== WHAT THE TASK REQUIRES ==
Reproduce each of the lines below verbatim, and leave the pictures out of the output.

(THE INPUT begins)

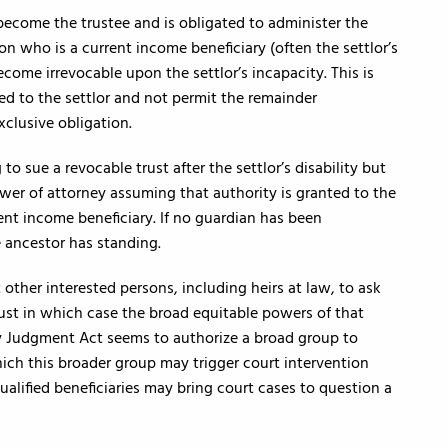
become the trustee and is obligated to administer the
son who is a current income beneficiary (often the settlor’s
come irrevocable upon the settlor’s incapacity. This is
ed to the settlor and not permit the remainder
xclusive obligation.
to sue a revocable trust after the settlor’s disability but
ower of attorney assuming that authority is granted to the
ent income beneficiary. If no guardian has been
 ancestor has standing.
other interested persons, including heirs at law, to ask
rust in which case the broad equitable powers of that
ry Judgment Act seems to authorize a broad group to
which this broader group may trigger court intervention
 qualified beneficiaries may bring court cases to question a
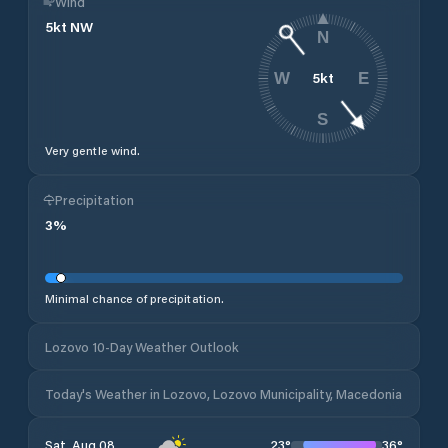
Wind
5
kt
NW
N
5
kt
W
E
S
Very gentle wind.
Precipitation
3
%
Minimal chance of precipitation.
Lozovo 10-Day Weather Outlook
Today's Weather in Lozovo, Lozovo Municipality, Macedonia
23
°
36
°
Sat, Aug 08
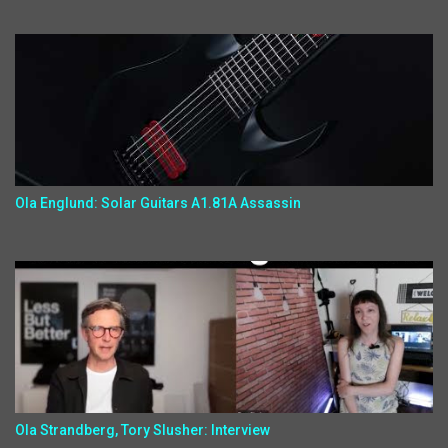
Ola Englund: Solar Guitars A1.81A Assassin
Ola Strandberg, Tory Slusher: Interview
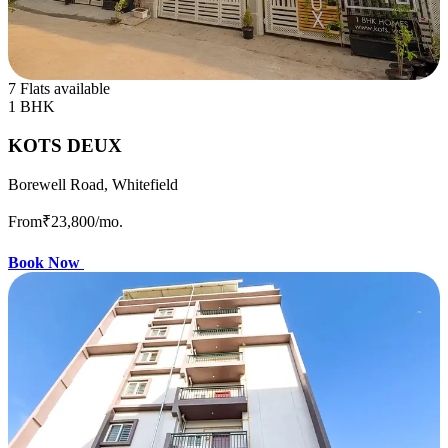
7 Flats available
1 BHK
KOTS DEUX
Borewell Road, Whitefield
From
₹23,800
/mo.
Book Now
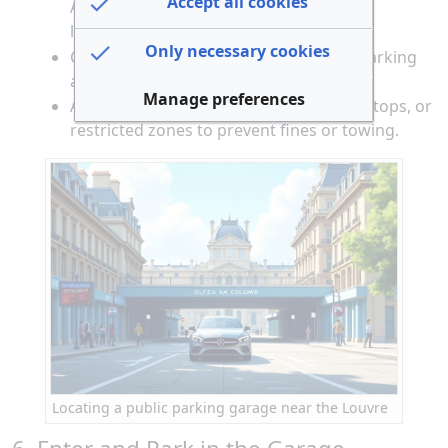
Accept all cookies
André Malraux), Parking Saint-Germain
l’Auxerrois (2 Place du Louvre).
Only necessary cookies
Check for available spaces using your parking
app or garage display boards.
Manage preferences
Avoid illegal parking on sidewalks, bus stops, or
restricted zones to prevent fines or towing.
Locating a public parking garage near the Louvre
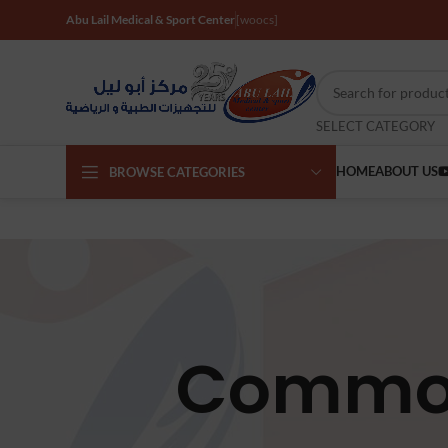
Abu Lail Medical & Sport Center
[woocs]
SELECT CATEGORY
HOME
ABOUT US
BROWSE CATEGORIES
Commod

(THE INPUT ends)

== OUTPUT ==
become the trustee and is obligated to administer the
son who is a current income beneficiary (often the settlor’s
come irrevocable upon the settlor’s incapacity. This is
ed to the settlor and not permit the remainder
xclusive obligation.
to sue a revocable trust after the settlor’s disability but
ower of attorney assuming that authority is granted to the
ent income beneficiary. If no guardian has been
 ancestor has standing.
other interested persons, including heirs at law, to ask
rust in which case the broad equitable powers of that
ry Judgment Act seems to authorize a broad group to
which this broader group may trigger court intervention
 qualified beneficiaries may bring court cases to question a
Wind
5
kt
NW
N
5
kt
W
E
S
Very gentle wind.
Precipitation
3
%
Minimal chance of precipitation.
Lozovo 10-Day Weather Outlook
Today's Weather in Lozovo, Lozovo Municipality, Macedonia
23
°
36
°
Sat, Aug 08
Ola Englund: Solar Guitars A1.81A Assassin
Ola Strandberg, Tory Slusher: Interview
7 Flats available
1 BHK
KOTS DEUX
Borewell Road, Whitefield
From
₹23,800
/mo.
Book Now
Accept all cookies
André Malraux), Parking Saint-Germain
l’Auxerrois (2 Place du Louvre).
Only necessary cookies
Check for available spaces using your parking
app or garage display boards.
Manage preferences
Avoid illegal parking on sidewalks, bus stops, or
restricted zones to prevent fines or towing.
Locating a public parking garage near the Louvre
Abu Lail Medical & Sport Center
[woocs]
SELECT CATEGORY
HOME
ABOUT US
BROWSE CATEGORIES
Commod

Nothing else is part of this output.